### Task instructions
Return all of the following lines word for word, leaving the pictures out of your answer.

### Records to use
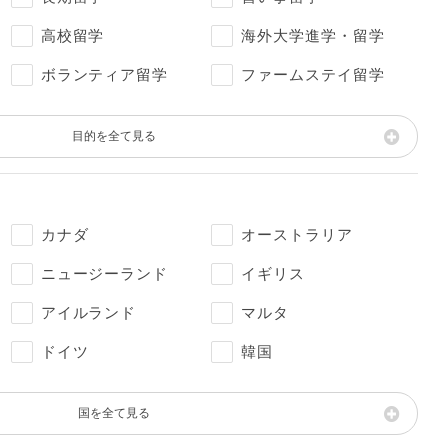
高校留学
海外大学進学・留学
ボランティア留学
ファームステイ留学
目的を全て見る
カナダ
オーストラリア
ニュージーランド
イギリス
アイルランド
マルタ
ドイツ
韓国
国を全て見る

### Final answer
高校留学
海外大学進学・留学
ボランティア留学
ファームステイ留学
目的を全て見る
カナダ
オーストラリア
ニュージーランド
イギリス
アイルランド
マルタ
ドイツ
韓国
国を全て見る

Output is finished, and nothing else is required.